━━ AVAILABLE DATA ━━
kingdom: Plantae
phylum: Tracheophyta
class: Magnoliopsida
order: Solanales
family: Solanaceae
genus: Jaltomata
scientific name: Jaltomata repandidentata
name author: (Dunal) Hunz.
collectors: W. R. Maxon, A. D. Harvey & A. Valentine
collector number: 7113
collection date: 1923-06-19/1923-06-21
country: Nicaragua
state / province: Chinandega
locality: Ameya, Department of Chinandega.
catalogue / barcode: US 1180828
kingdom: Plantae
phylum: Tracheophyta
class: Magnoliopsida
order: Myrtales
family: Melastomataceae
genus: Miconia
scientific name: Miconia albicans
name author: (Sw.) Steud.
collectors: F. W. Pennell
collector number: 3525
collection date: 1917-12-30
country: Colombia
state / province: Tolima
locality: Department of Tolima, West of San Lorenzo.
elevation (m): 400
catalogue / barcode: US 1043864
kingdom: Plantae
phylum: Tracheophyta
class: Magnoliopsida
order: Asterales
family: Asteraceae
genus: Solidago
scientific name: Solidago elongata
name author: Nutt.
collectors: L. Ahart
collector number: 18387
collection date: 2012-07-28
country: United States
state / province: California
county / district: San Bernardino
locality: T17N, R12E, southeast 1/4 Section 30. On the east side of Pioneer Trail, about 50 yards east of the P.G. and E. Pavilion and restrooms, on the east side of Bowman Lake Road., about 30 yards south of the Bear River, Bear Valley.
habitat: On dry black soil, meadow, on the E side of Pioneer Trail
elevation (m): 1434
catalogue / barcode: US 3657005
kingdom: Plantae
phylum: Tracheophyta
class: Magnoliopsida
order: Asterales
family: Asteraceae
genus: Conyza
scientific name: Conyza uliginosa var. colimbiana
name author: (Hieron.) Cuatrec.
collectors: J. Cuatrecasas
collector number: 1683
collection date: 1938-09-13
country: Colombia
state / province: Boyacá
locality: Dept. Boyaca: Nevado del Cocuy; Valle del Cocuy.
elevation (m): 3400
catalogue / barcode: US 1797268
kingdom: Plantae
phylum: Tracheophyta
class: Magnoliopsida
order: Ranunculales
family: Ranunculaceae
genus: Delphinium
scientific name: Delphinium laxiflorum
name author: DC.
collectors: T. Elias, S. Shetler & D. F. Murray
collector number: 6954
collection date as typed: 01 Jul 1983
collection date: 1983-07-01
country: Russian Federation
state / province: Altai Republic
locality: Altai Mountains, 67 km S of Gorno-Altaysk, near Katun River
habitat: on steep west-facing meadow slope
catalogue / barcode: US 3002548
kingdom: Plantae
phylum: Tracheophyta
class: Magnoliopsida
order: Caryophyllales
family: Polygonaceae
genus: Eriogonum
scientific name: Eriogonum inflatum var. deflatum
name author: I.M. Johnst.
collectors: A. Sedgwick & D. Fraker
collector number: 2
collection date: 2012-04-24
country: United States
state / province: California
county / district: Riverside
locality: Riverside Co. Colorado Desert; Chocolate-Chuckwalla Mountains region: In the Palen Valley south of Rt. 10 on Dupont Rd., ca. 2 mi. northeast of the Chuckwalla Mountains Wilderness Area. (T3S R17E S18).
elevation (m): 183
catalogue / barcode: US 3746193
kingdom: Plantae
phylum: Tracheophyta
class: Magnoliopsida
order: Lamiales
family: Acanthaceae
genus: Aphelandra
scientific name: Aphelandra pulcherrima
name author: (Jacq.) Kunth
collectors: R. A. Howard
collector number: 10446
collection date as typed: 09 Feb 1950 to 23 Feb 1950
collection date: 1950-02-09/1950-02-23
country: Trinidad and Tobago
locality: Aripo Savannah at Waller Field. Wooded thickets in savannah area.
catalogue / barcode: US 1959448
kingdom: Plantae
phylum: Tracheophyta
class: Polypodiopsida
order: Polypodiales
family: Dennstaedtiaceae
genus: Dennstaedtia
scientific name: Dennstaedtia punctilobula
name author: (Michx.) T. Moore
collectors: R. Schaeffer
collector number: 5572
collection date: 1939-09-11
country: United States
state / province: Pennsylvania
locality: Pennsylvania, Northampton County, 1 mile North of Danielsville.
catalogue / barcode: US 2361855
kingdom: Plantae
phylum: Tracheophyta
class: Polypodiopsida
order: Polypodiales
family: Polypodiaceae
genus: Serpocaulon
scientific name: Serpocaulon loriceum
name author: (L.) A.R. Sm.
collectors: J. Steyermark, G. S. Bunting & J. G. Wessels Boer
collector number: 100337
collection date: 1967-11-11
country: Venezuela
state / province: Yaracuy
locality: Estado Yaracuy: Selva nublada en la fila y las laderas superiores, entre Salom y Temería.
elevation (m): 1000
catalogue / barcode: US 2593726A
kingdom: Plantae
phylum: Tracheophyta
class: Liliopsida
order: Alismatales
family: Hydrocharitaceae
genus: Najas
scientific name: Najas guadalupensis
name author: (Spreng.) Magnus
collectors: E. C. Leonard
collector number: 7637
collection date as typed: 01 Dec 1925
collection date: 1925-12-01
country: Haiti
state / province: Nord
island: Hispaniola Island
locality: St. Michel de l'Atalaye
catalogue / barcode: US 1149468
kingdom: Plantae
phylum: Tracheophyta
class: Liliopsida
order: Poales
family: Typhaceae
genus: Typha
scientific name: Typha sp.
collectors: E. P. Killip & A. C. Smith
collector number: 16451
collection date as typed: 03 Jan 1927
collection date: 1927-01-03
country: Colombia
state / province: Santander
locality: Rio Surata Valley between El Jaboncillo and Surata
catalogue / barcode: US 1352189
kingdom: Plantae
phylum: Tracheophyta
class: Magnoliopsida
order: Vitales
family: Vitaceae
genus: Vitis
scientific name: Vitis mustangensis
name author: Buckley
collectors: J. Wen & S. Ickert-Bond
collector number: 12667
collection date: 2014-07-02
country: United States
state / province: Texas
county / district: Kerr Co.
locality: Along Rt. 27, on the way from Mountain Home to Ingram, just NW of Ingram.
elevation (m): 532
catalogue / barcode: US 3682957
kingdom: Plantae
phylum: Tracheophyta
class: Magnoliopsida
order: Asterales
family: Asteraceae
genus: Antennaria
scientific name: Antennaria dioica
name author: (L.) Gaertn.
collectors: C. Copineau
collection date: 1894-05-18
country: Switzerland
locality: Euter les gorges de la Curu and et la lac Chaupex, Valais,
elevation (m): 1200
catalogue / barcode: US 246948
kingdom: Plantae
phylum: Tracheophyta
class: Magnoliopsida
━━━
◆ **AIM OF THE EXERCISE**: Please copy out every line of the items above, word for word and in the same order.

◆ **EXERCISE RESULT**:
kingdom: Plantae
phylum: Tracheophyta
class: Magnoliopsida
order: Solanales
family: Solanaceae
genus: Jaltomata
scientific name: Jaltomata repandidentata
name author: (Dunal) Hunz.
collectors: W. R. Maxon, A. D. Harvey & A. Valentine
collector number: 7113
collection date: 1923-06-19/1923-06-21
country: Nicaragua
state / province: Chinandega
locality: Ameya, Department of Chinandega.
catalogue / barcode: US 1180828
kingdom: Plantae
phylum: Tracheophyta
class: Magnoliopsida
order: Myrtales
family: Melastomataceae
genus: Miconia
scientific name: Miconia albicans
name author: (Sw.) Steud.
collectors: F. W. Pennell
collector number: 3525
collection date: 1917-12-30
country: Colombia
state / province: Tolima
locality: Department of Tolima, West of San Lorenzo.
elevation (m): 400
catalogue / barcode: US 1043864
kingdom: Plantae
phylum: Tracheophyta
class: Magnoliopsida
order: Asterales
family: Asteraceae
genus: Solidago
scientific name: Solidago elongata
name author: Nutt.
collectors: L. Ahart
collector number: 18387
collection date: 2012-07-28
country: United States
state / province: California
county / district: San Bernardino
locality: T17N, R12E, southeast 1/4 Section 30. On the east side of Pioneer Trail, about 50 yards east of the P.G. and E. Pavilion and restrooms, on the east side of Bowman Lake Road., about 30 yards south of the Bear River, Bear Valley.
habitat: On dry black soil, meadow, on the E side of Pioneer Trail
elevation (m): 1434
catalogue / barcode: US 3657005
kingdom: Plantae
phylum: Tracheophyta
class: Magnoliopsida
order: Asterales
family: Asteraceae
genus: Conyza
scientific name: Conyza uliginosa var. colimbiana
name author: (Hieron.) Cuatrec.
collectors: J. Cuatrecasas
collector number: 1683
collection date: 1938-09-13
country: Colombia
state / province: Boyacá
locality: Dept. Boyaca: Nevado del Cocuy; Valle del Cocuy.
elevation (m): 3400
catalogue / barcode: US 1797268
kingdom: Plantae
phylum: Tracheophyta
class: Magnoliopsida
order: Ranunculales
family: Ranunculaceae
genus: Delphinium
scientific name: Delphinium laxiflorum
name author: DC.
collectors: T. Elias, S. Shetler & D. F. Murray
collector number: 6954
collection date as typed: 01 Jul 1983
collection date: 1983-07-01
country: Russian Federation
state / province: Altai Republic
locality: Altai Mountains, 67 km S of Gorno-Altaysk, near Katun River
habitat: on steep west-facing meadow slope
catalogue / barcode: US 3002548
kingdom: Plantae
phylum: Tracheophyta
class: Magnoliopsida
order: Caryophyllales
family: Polygonaceae
genus: Eriogonum
scientific name: Eriogonum inflatum var. deflatum
name author: I.M. Johnst.
collectors: A. Sedgwick & D. Fraker
collector number: 2
collection date: 2012-04-24
country: United States
state / province: California
county / district: Riverside
locality: Riverside Co. Colorado Desert; Chocolate-Chuckwalla Mountains region: In the Palen Valley south of Rt. 10 on Dupont Rd., ca. 2 mi. northeast of the Chuckwalla Mountains Wilderness Area. (T3S R17E S18).
elevation (m): 183
catalogue / barcode: US 3746193
kingdom: Plantae
phylum: Tracheophyta
class: Magnoliopsida
order: Lamiales
family: Acanthaceae
genus: Aphelandra
scientific name: Aphelandra pulcherrima
name author: (Jacq.) Kunth
collectors: R. A. Howard
collector number: 10446
collection date as typed: 09 Feb 1950 to 23 Feb 1950
collection date: 1950-02-09/1950-02-23
country: Trinidad and Tobago
locality: Aripo Savannah at Waller Field. Wooded thickets in savannah area.
catalogue / barcode: US 1959448
kingdom: Plantae
phylum: Tracheophyta
class: Polypodiopsida
order: Polypodiales
family: Dennstaedtiaceae
genus: Dennstaedtia
scientific name: Dennstaedtia punctilobula
name author: (Michx.) T. Moore
collectors: R. Schaeffer
collector number: 5572
collection date: 1939-09-11
country: United States
state / province: Pennsylvania
locality: Pennsylvania, Northampton County, 1 mile North of Danielsville.
catalogue / barcode: US 2361855
kingdom: Plantae
phylum: Tracheophyta
class: Polypodiopsida
order: Polypodiales
family: Polypodiaceae
genus: Serpocaulon
scientific name: Serpocaulon loriceum
name author: (L.) A.R. Sm.
collectors: J. Steyermark, G. S. Bunting & J. G. Wessels Boer
collector number: 100337
collection date: 1967-11-11
country: Venezuela
state / province: Yaracuy
locality: Estado Yaracuy: Selva nublada en la fila y las laderas superiores, entre Salom y Temería.
elevation (m): 1000
catalogue / barcode: US 2593726A
kingdom: Plantae
phylum: Tracheophyta
class: Liliopsida
order: Alismatales
family: Hydrocharitaceae
genus: Najas
scientific name: Najas guadalupensis
name author: (Spreng.) Magnus
collectors: E. C. Leonard
collector number: 7637
collection date as typed: 01 Dec 1925
collection date: 1925-12-01
country: Haiti
state / province: Nord
island: Hispaniola Island
locality: St. Michel de l'Atalaye
catalogue / barcode: US 1149468
kingdom: Plantae
phylum: Tracheophyta
class: Liliopsida
order: Poales
family: Typhaceae
genus: Typha
scientific name: Typha sp.
collectors: E. P. Killip & A. C. Smith
collector number: 16451
collection date as typed: 03 Jan 1927
collection date: 1927-01-03
country: Colombia
state / province: Santander
locality: Rio Surata Valley between El Jaboncillo and Surata
catalogue / barcode: US 1352189
kingdom: Plantae
phylum: Tracheophyta
class: Magnoliopsida
order: Vitales
family: Vitaceae
genus: Vitis
scientific name: Vitis mustangensis
name author: Buckley
collectors: J. Wen & S. Ickert-Bond
collector number: 12667
collection date: 2014-07-02
country: United States
state / province: Texas
county / district: Kerr Co.
locality: Along Rt. 27, on the way from Mountain Home to Ingram, just NW of Ingram.
elevation (m): 532
catalogue / barcode: US 3682957
kingdom: Plantae
phylum: Tracheophyta
class: Magnoliopsida
order: Asterales
family: Asteraceae
genus: Antennaria
scientific name: Antennaria dioica
name author: (L.) Gaertn.
collectors: C. Copineau
collection date: 1894-05-18
country: Switzerland
locality: Euter les gorges de la Curu and et la lac Chaupex, Valais,
elevation (m): 1200
catalogue / barcode: US 246948
kingdom: Plantae
phylum: Tracheophyta
class: Magnoliopsida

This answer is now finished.